**REQUIRED WORK:** Print out every entry, keeping each line identical to the original.

Collection entries:
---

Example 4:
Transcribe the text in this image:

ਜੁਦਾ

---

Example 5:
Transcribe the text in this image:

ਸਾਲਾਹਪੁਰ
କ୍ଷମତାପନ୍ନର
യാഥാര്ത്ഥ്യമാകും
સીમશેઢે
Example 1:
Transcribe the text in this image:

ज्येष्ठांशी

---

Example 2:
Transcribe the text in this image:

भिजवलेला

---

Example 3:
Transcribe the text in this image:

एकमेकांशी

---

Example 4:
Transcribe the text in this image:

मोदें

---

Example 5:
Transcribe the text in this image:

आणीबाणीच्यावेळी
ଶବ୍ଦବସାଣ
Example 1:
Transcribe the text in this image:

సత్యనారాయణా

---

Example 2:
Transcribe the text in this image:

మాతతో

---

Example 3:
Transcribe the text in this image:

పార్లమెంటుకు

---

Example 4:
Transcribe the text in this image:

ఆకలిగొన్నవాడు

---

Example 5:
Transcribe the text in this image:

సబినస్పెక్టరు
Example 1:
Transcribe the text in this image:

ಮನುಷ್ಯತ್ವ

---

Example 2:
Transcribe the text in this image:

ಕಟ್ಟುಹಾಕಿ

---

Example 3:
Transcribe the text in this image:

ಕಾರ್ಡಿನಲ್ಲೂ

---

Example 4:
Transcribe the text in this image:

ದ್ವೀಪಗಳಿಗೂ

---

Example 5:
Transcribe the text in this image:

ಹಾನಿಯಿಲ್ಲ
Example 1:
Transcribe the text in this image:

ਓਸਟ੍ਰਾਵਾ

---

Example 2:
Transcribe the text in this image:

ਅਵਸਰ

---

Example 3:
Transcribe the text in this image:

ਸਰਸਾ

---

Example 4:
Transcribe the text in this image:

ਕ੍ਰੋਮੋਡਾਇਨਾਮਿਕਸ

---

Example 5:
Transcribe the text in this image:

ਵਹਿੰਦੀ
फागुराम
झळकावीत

**COMPLETED EXERCISE:**
---

Example 4:
Transcribe the text in this image:

ਜੁਦਾ

---

Example 5:
Transcribe the text in this image:

ਸਾਲਾਹਪੁਰ
କ୍ଷମତାପନ୍ନର
യാഥാര്ത്ഥ്യമാകും
સીમશેઢે
Example 1:
Transcribe the text in this image:

ज्येष्ठांशी

---

Example 2:
Transcribe the text in this image:

भिजवलेला

---

Example 3:
Transcribe the text in this image:

एकमेकांशी

---

Example 4:
Transcribe the text in this image:

मोदें

---

Example 5:
Transcribe the text in this image:

आणीबाणीच्यावेळी
ଶବ୍ଦବସାଣ
Example 1:
Transcribe the text in this image:

సత్యనారాయణా

---

Example 2:
Transcribe the text in this image:

మాతతో

---

Example 3:
Transcribe the text in this image:

పార్లమెంటుకు

---

Example 4:
Transcribe the text in this image:

ఆకలిగొన్నవాడు

---

Example 5:
Transcribe the text in this image:

సబినస్పెక్టరు
Example 1:
Transcribe the text in this image:

ಮನುಷ್ಯತ್ವ

---

Example 2:
Transcribe the text in this image:

ಕಟ್ಟುಹಾಕಿ

---

Example 3:
Transcribe the text in this image:

ಕಾರ್ಡಿನಲ್ಲೂ

---

Example 4:
Transcribe the text in this image:

ದ್ವೀಪಗಳಿಗೂ

---

Example 5:
Transcribe the text in this image:

ಹಾನಿಯಿಲ್ಲ
Example 1:
Transcribe the text in this image:

ਓਸਟ੍ਰਾਵਾ

---

Example 2:
Transcribe the text in this image:

ਅਵਸਰ

---

Example 3:
Transcribe the text in this image:

ਸਰਸਾ

---

Example 4:
Transcribe the text in this image:

ਕ੍ਰੋਮੋਡਾਇਨਾਮਿਕਸ

---

Example 5:
Transcribe the text in this image:

ਵਹਿੰਦੀ
फागुराम
झळकावीत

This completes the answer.